## [WORK TASK]
Could you copy out the data below word for word, from the very first line up to and including the line containing "a RAG diagnostic"?

## [INPUT DATA]
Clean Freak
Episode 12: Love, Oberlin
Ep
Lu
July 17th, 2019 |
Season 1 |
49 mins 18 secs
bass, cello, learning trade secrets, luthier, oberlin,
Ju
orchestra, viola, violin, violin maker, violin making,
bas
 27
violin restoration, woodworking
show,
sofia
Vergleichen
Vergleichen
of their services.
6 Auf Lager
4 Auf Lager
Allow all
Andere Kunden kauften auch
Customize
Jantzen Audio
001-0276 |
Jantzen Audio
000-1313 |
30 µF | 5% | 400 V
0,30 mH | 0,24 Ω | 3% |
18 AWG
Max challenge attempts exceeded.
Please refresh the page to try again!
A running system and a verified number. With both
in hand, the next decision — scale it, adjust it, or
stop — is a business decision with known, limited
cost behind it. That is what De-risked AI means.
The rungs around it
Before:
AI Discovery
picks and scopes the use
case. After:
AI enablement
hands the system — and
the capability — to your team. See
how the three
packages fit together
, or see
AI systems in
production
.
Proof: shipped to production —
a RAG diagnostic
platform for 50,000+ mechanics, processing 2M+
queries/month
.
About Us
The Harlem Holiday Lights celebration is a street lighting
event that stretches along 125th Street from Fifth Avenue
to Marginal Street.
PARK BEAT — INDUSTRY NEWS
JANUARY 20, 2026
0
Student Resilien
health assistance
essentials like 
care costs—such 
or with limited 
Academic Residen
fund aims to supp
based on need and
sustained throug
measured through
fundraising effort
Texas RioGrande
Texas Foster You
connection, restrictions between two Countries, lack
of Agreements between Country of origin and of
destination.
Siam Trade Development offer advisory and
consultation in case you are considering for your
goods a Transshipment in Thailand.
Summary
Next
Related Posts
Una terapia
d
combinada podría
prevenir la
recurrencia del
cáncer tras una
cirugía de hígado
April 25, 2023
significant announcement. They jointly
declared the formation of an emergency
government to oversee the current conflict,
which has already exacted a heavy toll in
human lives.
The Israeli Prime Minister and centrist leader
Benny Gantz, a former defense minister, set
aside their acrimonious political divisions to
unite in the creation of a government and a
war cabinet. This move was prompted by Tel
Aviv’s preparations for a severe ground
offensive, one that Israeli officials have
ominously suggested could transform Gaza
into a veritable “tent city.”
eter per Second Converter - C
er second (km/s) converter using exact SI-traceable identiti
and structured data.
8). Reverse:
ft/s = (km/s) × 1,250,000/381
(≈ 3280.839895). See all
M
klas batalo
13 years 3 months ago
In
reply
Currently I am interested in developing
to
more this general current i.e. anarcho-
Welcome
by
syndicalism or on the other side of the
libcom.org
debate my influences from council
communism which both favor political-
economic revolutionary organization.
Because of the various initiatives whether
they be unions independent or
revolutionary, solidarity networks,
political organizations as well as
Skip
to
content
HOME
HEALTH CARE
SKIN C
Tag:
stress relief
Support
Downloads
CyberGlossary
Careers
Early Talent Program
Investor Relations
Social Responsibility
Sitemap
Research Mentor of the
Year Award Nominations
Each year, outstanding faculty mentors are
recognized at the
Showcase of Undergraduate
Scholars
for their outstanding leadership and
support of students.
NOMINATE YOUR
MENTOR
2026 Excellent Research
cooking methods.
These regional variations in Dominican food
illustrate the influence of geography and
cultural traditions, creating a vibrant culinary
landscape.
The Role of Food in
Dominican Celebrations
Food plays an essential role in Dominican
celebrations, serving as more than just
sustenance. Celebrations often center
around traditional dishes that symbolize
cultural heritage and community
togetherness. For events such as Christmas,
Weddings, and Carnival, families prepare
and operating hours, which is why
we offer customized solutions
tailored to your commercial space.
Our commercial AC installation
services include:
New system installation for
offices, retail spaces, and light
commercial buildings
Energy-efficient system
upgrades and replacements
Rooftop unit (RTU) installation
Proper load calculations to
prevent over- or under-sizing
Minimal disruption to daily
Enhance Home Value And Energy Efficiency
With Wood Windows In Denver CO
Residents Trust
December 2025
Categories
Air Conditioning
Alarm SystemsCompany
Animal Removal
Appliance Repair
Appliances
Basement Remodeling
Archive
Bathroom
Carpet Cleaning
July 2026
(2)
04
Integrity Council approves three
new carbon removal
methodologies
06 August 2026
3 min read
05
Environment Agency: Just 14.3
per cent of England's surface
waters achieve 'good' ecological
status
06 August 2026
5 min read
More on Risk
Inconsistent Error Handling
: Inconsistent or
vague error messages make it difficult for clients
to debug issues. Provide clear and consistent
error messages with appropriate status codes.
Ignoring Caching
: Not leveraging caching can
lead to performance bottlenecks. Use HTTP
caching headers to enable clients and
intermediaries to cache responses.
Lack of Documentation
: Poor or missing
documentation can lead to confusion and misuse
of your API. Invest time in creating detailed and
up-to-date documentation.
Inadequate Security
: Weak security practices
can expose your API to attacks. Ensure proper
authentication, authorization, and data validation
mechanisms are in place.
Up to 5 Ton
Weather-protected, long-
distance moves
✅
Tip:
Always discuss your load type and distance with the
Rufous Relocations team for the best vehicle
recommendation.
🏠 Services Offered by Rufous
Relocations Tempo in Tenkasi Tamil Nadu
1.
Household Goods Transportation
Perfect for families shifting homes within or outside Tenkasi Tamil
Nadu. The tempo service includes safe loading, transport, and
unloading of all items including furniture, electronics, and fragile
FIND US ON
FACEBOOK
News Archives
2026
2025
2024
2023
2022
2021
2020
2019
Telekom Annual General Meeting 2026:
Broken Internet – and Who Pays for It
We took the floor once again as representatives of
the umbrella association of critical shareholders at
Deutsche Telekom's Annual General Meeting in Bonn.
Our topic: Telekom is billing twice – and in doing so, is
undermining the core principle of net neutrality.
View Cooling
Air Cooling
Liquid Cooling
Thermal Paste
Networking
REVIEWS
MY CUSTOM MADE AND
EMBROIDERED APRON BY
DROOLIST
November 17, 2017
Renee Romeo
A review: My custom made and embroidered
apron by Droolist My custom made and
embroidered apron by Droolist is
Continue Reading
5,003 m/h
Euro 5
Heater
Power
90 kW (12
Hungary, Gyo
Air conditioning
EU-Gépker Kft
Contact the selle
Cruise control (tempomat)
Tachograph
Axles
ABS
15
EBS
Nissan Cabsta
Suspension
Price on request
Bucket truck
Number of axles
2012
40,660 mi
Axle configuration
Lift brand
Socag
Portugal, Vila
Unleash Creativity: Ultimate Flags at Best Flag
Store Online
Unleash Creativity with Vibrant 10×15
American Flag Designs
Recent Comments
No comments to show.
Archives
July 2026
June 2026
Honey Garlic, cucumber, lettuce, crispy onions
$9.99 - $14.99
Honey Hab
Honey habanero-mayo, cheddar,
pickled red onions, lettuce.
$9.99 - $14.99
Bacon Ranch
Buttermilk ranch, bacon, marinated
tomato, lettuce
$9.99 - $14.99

## [OUTPUT OF THE EXERCISE]
Clean Freak
Episode 12: Love, Oberlin
Ep
Lu
July 17th, 2019 |
Season 1 |
49 mins 18 secs
bass, cello, learning trade secrets, luthier, oberlin,
Ju
orchestra, viola, violin, violin maker, violin making,
bas
 27
violin restoration, woodworking
show,
sofia
Vergleichen
Vergleichen
of their services.
6 Auf Lager
4 Auf Lager
Allow all
Andere Kunden kauften auch
Customize
Jantzen Audio
001-0276 |
Jantzen Audio
000-1313 |
30 µF | 5% | 400 V
0,30 mH | 0,24 Ω | 3% |
18 AWG
Max challenge attempts exceeded.
Please refresh the page to try again!
A running system and a verified number. With both
in hand, the next decision — scale it, adjust it, or
stop — is a business decision with known, limited
cost behind it. That is what De-risked AI means.
The rungs around it
Before:
AI Discovery
picks and scopes the use
case. After:
AI enablement
hands the system — and
the capability — to your team. See
how the three
packages fit together
, or see
AI systems in
production
.
Proof: shipped to production —
a RAG diagnostic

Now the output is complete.